What you should know: Ringneck snakes are rarely seen during the day time because they are secretive and nocturnal. They are slightly venomous, but their non-aggressive nature and small, rear-facing fangs pose little threat to humans. They are best known for their unique defense posture of curling up their tails, exposing their bright red-orange posterior when threatened.
Brown water snake
Genus/species: Nerodia taxispilota
Description: This is a very heavy-bodied snake with a neck that is distinctly narrower than its head. Dorsally it is brown or rusty brown with a row of about 25 black or dark brown square blotches down its back. Smaller similar blotches alternate on the sides. Ventrally it is yellow heavily marked with black or dark brown.
Range: The brown water snake is endemic to the lower coastal regions of the Southeastern United States from southeastern Virginia, through North Carolina, South Carolina, and Georgia, to northern and western Florida (Gulf Coast), then west through Alabama and Mississippi, to Louisiana.
Habitat: They can be found in a variety of aquatic habitats, but are most common in flowing water such as rivers, canals, and blackwater cypress creeks. Because of their preference for fish as a prey, they are largely restricted to permanent water bodies, including large reservoirs. Ideal habitat includes abundant overhanging vegetation, emergent snags, or rocky river banks where they can bask.

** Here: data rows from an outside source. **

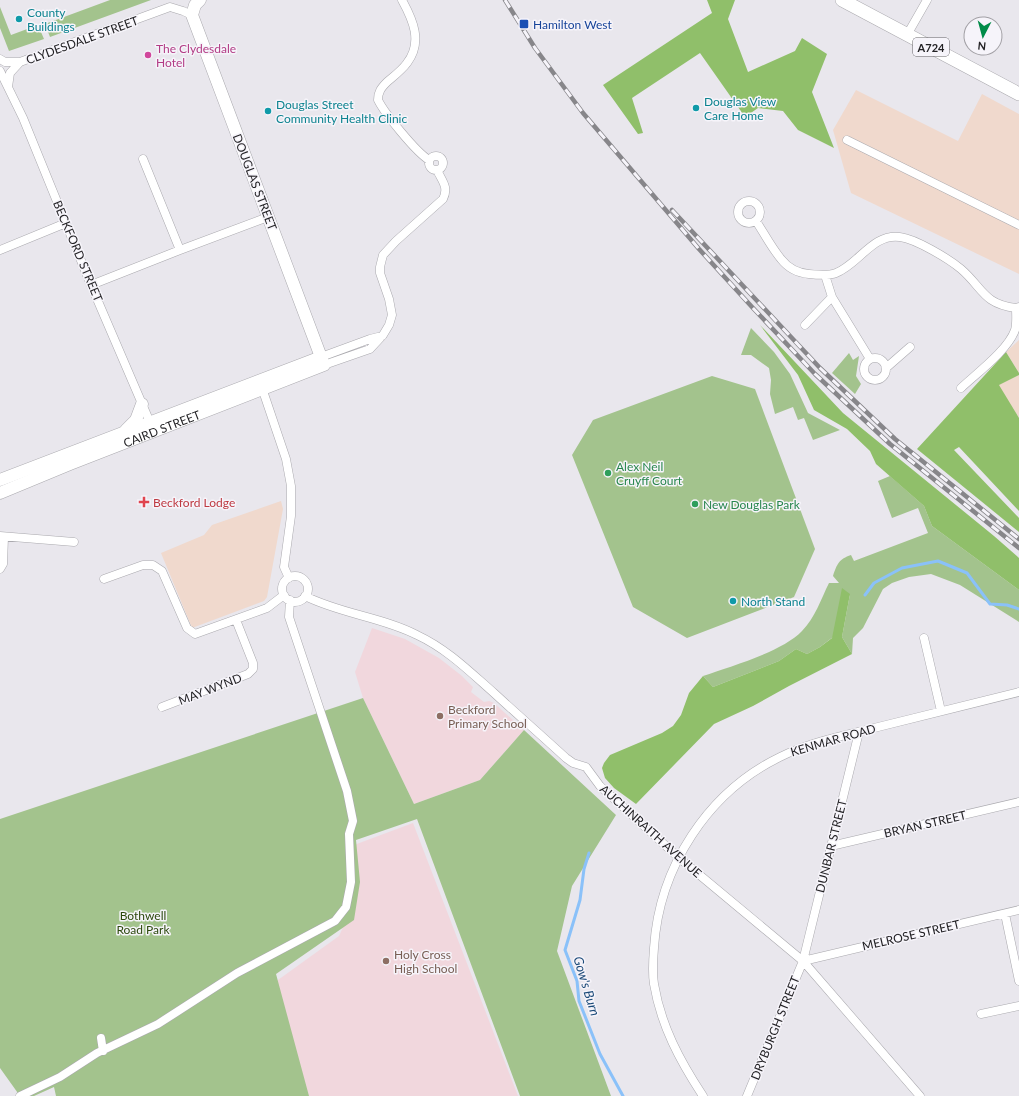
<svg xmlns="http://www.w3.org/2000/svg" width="1019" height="1096" viewBox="0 0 1019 1096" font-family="Lato,sans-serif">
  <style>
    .industrial { fill: #f0d9cd }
    .education { fill: #f1d7dd }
    .green { fill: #a3c38d }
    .forest { fill: #90bf6a }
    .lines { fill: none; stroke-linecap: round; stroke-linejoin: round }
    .stream { stroke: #8ac1f9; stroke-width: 3 }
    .street-casing { stroke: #aaa9ae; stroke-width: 9 }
    .secondary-casing { stroke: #aaa9ae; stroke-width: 13 }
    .primary-casing { stroke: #aaa9ae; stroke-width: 14 }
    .street { stroke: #fff; stroke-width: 8 }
    .secondary { stroke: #fff; stroke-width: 12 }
    .primary { stroke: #fff; stroke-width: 13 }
    .rail-casing { stroke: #87868a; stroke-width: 4.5 }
    .rail { stroke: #f6f4fa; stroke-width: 3; stroke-dasharray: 9; stroke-linecap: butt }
    .culture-dot { fill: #0f9aa8; stroke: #f6f4fa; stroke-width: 1.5 }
    .transit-dot { fill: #1a4fb4; stroke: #f6f4fa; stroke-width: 1.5 }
    .hotel-dot { fill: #d1479c; stroke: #f6f4fa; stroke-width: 1.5 }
    .leisure-dot { fill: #2e9e5b; stroke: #f6f4fa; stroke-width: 1.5 }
    .health-dot { fill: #e0444e; stroke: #f6f4fa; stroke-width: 1.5 }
    .education-dot { fill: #8d6e63; stroke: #f6f4fa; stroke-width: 1.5 }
    .labels { text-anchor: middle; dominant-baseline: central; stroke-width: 3; stroke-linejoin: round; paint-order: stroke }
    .shield { fill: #f6f4fa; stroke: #626165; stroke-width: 1 }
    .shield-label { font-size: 11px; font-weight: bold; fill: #232225 }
    .culture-label { font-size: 12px; fill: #0d838f; stroke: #f6f4fa; text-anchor: start }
    .transit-label { font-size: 12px; fill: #164399; stroke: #f6f4fa; text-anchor: start }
    .street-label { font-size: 12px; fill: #232225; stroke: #f6f4fa }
    .hotel-label { font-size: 12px; fill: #b23c85; stroke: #f6f4fa; text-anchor: start }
    .leisure-label { font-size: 12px; fill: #27864d; stroke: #f6f4fa; text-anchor: start }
    .health-label { font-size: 12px; fill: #be3a42; stroke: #f6f4fa; text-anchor: start }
    .education-label { font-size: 12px; fill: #785e54; stroke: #f6f4fa; text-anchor: start }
    .park-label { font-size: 12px; fill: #2c490d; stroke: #f6f4fa }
    .water-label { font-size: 13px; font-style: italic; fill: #1b4a78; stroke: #f6f4fa }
  </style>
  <rect width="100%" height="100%" fill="#e9e7ed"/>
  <path class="industrial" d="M856,90L958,141L982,94L1019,114V274L851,193L833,130Z
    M1019,340V373L1006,352Z
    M1019,375V418L998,385Z
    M281,501L283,509L267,597L264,601L192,628L161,553L204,535L212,525Z"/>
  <path class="education" d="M372,628L405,639L439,658L462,676L473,687L471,692L484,702L489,701L494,703L524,730L480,780L414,804L363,698L355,672Z
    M413,823L518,1096H308L271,985L339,936L350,912L354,845Z"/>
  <path class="green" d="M110,0H151L50,37L45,24Z
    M0,7L11,35L38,25L44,39L9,51L0,28Z
    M751,328L774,352L790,374L808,413L840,430L813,440L804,418L798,420L793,407L775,414L770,394L771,380L769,368L751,355H741Z
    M849,353L853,360L859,356L856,376L861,384L855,394L832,373Z
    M712,376L755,389L815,549L794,597L687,638L633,607L572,455L593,420Z
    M890,476L924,506L932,526L1019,590V622L960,585L931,574L909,577L892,583L883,589L863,628L853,638L852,654L842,637L850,594L833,637L820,647L807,654L796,649L779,661L713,687L703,676C731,666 782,652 802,631C815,618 821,599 829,583H839L833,576C837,564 839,559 851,555L854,561L928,533L918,508L892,518L878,481Z
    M363,698L414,804L480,780L524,730L616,815L572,886L557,951L611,1096H520L417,819L356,840L360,882L354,920L276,974L309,1096H56L54,1087L34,1096H20L0,1068V819Z"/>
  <path class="forest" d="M707,0H735L728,19L748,72L795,51L802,38L827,54L812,92L834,148L798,130L783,111L758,108L745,117L700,53L632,98L643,133L638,134L603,85L712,13Z
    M760,325L843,413L994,536L1019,558V590L932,526L924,506L876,464L870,451L847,429L814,410L798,375Z
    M1006,352L1019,373V375L999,385L1019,418V511L959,447L954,450L1019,518V532L917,449Z
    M842,588L850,594L842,637L852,654L789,686L753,706L714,724L636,804L614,788L605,778L602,768L604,763L610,755L662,733L673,726L681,715L689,693L703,676L713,687L779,661L796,649L807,654L820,647L832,638Z"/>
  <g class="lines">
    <path class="stream" d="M865,595L874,583L902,568L938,561L967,573L990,604L1007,605L1019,609
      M589,853L584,869L580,900L565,950L577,981L579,1001L600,1054L623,1096"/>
    <g class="street-casing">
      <path id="street" d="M402,0C413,20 423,42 407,63C402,70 394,76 387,82C381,88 378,92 378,100C385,114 416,152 429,160
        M907,35L927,0
        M0,59L5,62H20
        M0,71L23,118L91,285L152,427
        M8,87L10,73L20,62L170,7L183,11L192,15
        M847,140L1019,225
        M429 163a7 7 0 1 1 14 0a7 7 0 1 1-14 0Z
        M143,159L180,250
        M738 212a11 11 0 1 1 22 0a11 11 0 1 1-22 0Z
        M756,221C764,233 771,247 781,259C788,268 798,273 809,274C818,275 828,276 836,273C859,264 873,233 900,237C916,239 949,259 961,269C983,288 983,304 1016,308
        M0,250L66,223
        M825,275L832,297L870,359
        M91,285L180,250L268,217
        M805,325L832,297
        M321,357L370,339L382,336
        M864 369a11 11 0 1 1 22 0a11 11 0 1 1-22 0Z
        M324,365L370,349L383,335L389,325L392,315L389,299L380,273V267L383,255L396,241L443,199C449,187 442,181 437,170
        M886,368L910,347
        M261,385L286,459L291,486V516L284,567L289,578
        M961,388C977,373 1008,350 1015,330C1017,323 1016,315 1016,308L1019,307
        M0,536L74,542
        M0,569L3,564L4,537
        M282 589a13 13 0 1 1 26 0a13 13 0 1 1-26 0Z
        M104,579L143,565H153L162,571L187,628L195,634L267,608L284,595
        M305,596C341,614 382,617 417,635C447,649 469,671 494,693C518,715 542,736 566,758L573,763L586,767L600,786L678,857L803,961L920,1096
        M924,638L941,711
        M162,707L248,674L253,669V663L236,620
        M831,846L1019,802
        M1005,914L1019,981
        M803,961L1019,910
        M981,1014L1019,1006
        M101,1038L103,1051
        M20,1096L60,1077L97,1053L158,1024L237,973L335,921L346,907L351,882L349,834L353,821L347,791L289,617L290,600
        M703,1096C680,1061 661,1026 654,984C652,972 653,960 654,948C659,867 708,792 780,757C810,742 842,736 874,728C922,716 970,704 1019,692
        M747,1096L803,961L859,732"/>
    </g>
    <g class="secondary-casing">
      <g id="secondary">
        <path d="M126,430L136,420L142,404"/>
        <path d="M0,480L321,357"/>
        <path id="s1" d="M0,493L70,464L324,365L192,15L195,5L200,0"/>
      </g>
    </g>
    <g class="primary-casing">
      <path id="primary" d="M842,0L1019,94"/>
    </g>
    <use href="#street" class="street"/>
    <use href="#secondary" class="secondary"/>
    <use href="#primary" class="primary"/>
    <g class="rail-casing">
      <path id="rail" d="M505,0L535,48L583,113L699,249L752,307L815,374L890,444L1019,548
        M672,210L820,368L895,439L1019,539"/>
    </g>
    <use href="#rail" class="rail"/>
  </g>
  <g class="culture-dot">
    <circle cx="19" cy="19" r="4"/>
    <circle cx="696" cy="108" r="4"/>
    <circle cx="268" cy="111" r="4"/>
    <circle cx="733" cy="601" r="4"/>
  </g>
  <rect class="transit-dot" x="519" y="19" width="10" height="10" rx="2"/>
  <circle class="hotel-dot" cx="148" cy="55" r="4"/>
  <g class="leisure-dot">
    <circle cx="608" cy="473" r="4"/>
    <circle cx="695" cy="504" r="4"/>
  </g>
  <path class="health-dot" d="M142 496h4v4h4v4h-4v4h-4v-4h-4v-4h4z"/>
  <g class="education-dot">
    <circle cx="440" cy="716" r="4"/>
    <circle cx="386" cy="961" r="4"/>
  </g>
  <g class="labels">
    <rect class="shield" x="913" y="38" width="36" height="18" rx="3"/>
    <g class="shield-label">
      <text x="931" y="47">A724</text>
    </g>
    <g class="culture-label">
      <text x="27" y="12">County<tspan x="27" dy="14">Buildings</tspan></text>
      <text x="704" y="101">Douglas View<tspan x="704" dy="14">Care Home</tspan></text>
      <text x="276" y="104">Douglas Street<tspan x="276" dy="14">Community Health Clinic</tspan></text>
      <text x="741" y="601">North Stand</text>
    </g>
    <g class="transit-label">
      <text x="533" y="24">Hamilton West</text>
    </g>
    <g class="street-label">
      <text transform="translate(82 40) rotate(-20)">CLYDESDALE STREET</text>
      <text transform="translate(255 182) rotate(69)">DOUGLAS STREET</text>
      <text transform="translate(78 251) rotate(67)">BECKFORD STREET</text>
      <text stroke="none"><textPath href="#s1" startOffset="174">CAIRD STREET</textPath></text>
      <text transform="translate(210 689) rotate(-21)">MAY WYND</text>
      <text transform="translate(833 740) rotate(-16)">KENMAR ROAD</text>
      <text transform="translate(925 824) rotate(-13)">BRYAN STREET</text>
      <text transform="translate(651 831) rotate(42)">AUCHINRAITH AVENUE</text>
      <text transform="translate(831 846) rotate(-76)">DUNBAR STREET</text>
      <text transform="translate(911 935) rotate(-13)">MELROSE STREET</text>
      <text transform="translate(775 1028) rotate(-68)">DRYBURGH STREET</text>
    </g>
    <g class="hotel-label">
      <text x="156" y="48">The Clydesdale<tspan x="156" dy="14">Hotel</tspan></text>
    </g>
    <g class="leisure-label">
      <text x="616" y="466">Alex Neil<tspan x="616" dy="14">Cruyff Court</tspan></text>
      <text x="703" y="504">New Douglas Park</text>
    </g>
    <g class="health-label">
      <text x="153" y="502">Beckford Lodge</text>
    </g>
    <g class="education-label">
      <text x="448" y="709">Beckford<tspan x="448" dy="14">Primary School</tspan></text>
      <text x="394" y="954">Holy Cross<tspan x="394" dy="14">High School</tspan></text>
    </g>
    <g class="park-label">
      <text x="143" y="915">Bothwell<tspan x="143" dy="14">Road Park</tspan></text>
    </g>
    <g class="water-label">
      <text transform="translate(587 986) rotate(73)">Gow's Burn</text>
    </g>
  </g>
  <g transform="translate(983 36) rotate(186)"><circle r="19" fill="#f6f4fa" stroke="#a2a0a5"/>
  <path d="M0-3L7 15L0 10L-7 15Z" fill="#008b48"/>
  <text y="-6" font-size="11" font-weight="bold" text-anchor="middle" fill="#232225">N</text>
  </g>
</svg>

What you should know: Brown watersnakes are proficient climbers and often bask on vegetation as high as 20 feet above the water. If startled, they will drop to the water and may accidentally end up in a passing boat. Although non-venomous, they are often mistaken for a venomous snake and will not hesitate to strike if cornered. They can inflict a painful bite.
Rough green snake
Genus/species: Opheodrys aestivus
Description: The rough green snake is bright iridescent green above and has a yellowish belly, affording it excellent camouflage in green vegetation. It is called “rough” because its scales stand out at a slight angle.
Range: The rough green snake is found throughout the Southeastern United States, from Florida, north to New Jersey, Indiana, and west to Central Texas. It is commonly found in the Piedmont and Atlantic Coastal Plain, but is not found in the higher elevations of the Appalachian Mountains. It is also found in northeastern Mexico, including the state of Tamaulipas and eastern Nuevo León.
Habitat: Sunny areas, low bushes and dense vegetation near water. They frequently climb bushes, vines and small trees and are rarely on the ground. Capable of catching prey in the air, they hunt for food during the day and sleep at night. Rough green snakes are excellent swimmers, often using the water to escape predators. “This is one of the few snakes that mostly feeds on insects,” Baker said.
What you should know: The rough green snake is docile and often allows close approach by humans. It seldom bites.
Photo: Jay Ondreicka/Shutterstock
Genus/species: Masticophis flagellum flagellum
Description: This among North America's largest native snakes. Adults are long and slender, ranging from 50 to 72 inches. The longest on record was 102 inches. The head and neck are usually black, fading to tan posteriorly. Some specimens may lack the dark head and neck pigmentation. They have smooth scales and coloration that give the appearance of a braided whip, hence the common name.
Range: The Eastern coachwhip is found throughout Florida, except for the Florida Keys and from Texas, Oklahoma, and Kansas, east to North Carolina. However, it is absent from most of the Mississippi River delta.
Habitat: It can be found in a wide variety of habitats, but is most abundant in the Southeastern coastal plain. The preferred habitat includes sandy pine woodlands, pine-palmetto flatwoods, cedar glades, creeks, marshes and swamplands.
What you should know: This snake is considered to be high-strung in part because at times when first encountered it nervously vibrates its tail and strikes in an attempt to scare off a threat. However, most of the time it will flee quickly. One of its most remarkable traits is the speed with which it moves, racing along the ground or through vegetation.